Aim of the exercise = From the entries below, extract every line that includes the word "assign".

[Electronics engineering source data]
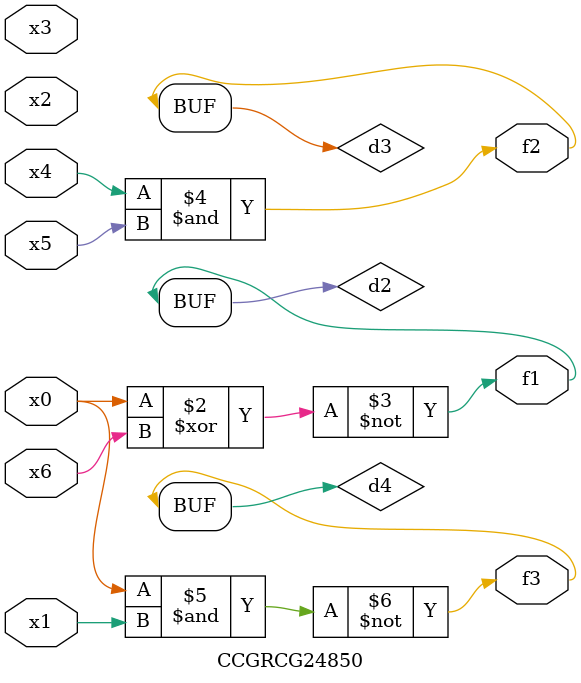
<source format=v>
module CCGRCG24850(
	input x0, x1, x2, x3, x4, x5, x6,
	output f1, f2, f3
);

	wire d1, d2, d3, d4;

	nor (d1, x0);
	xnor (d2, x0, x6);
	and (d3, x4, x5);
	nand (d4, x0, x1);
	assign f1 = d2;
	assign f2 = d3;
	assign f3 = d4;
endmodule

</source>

Answer space =
	assign f1 = d2;
	assign f2 = d3;
	assign f3 = d4;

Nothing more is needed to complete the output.